Léane acquiesça. Noël était déjà dans quatre jours. Jacques entra dans la pièce alors qu’elle répondait à un appel téléphonique.
— Colin ? Tu peux me rappeler plus tard ? Je suis à l’hôpital et…
— Avec les équipes, on est en train de passer le 4 × 4 au crible. Il faut que tu viennes. J’ai encore découvert quelque chose.
— Quoi ?
— Je préfère que tu voies par toi-même. Je t’attends dans le sous-sol de ta villa. Fais vite.

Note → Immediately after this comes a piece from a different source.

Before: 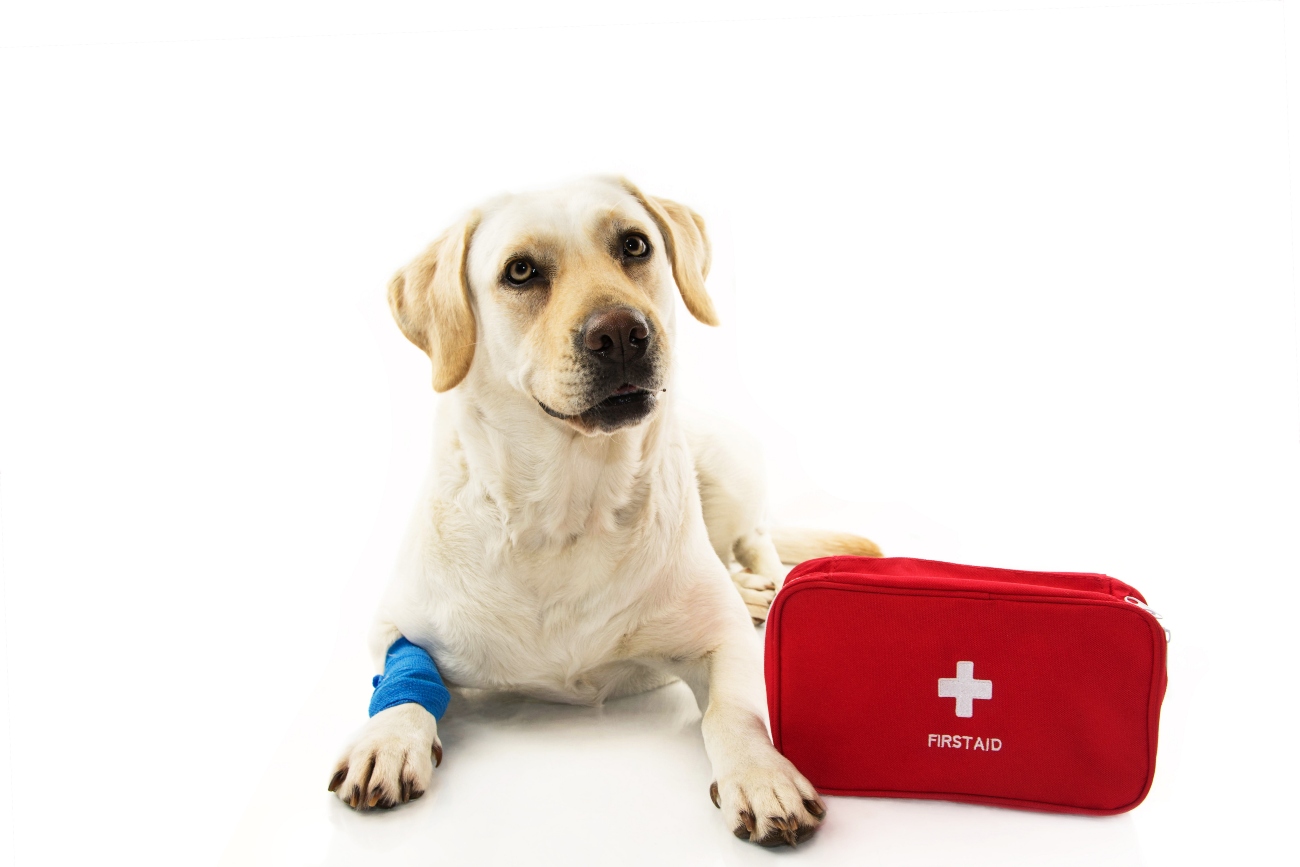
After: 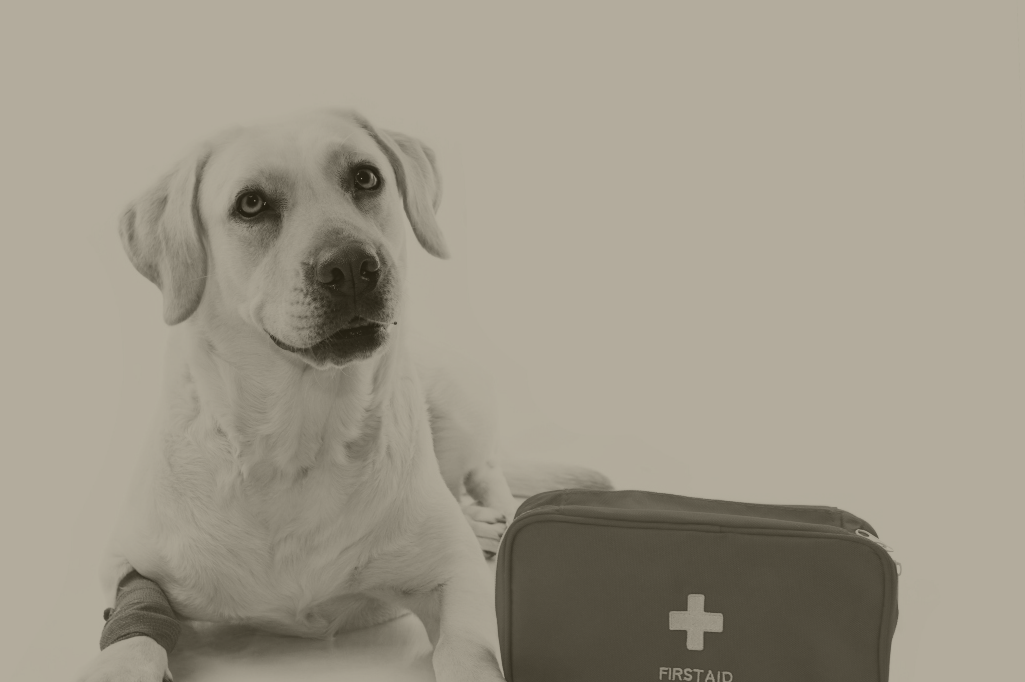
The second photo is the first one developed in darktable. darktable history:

Il raccrocha. Léane eut la boule au ventre lorsqu’elle serra son mari contre elle, transie par cette peur de ce qu’allait révéler cette fichue analyse de sang dans le coffre. Elle pensa à l’arme avec la balle en moins. Et si Jullian avait franchi les limites ? Et s’il avait commis un acte par vengeance, colère, haine, un acte qu’elle ne comprenait pas encore ?
Elle dit au revoir à son beau-père et reprit la route, morte d’angoisse. Elle répondit à l’appel de son attachée de presse qui se demandait où elle était passée. Léane lui expliqua que son mari avait été agressé, qu’il avait perdu la mémoire et qu’elle devait rester à ses côtés pour une durée indéterminée. Ce roman qu’elle avait mis plus de quatre ans à écrire, qu’elle avait arraché à ses tripes, à la noirceur de ses entrailles, ce roman était désormais le cadet de ses soucis.
— Je comprends, Léane, prends le temps qu’il faudra, le livre suit son chemin, les ventes explosent à l’approche de Noël. Mais si je t’appelle, c’est parce qu’on a un gros souci avec le livre, justement. François doit te contacter. Quelque chose qui… Mince, c’est le bordel.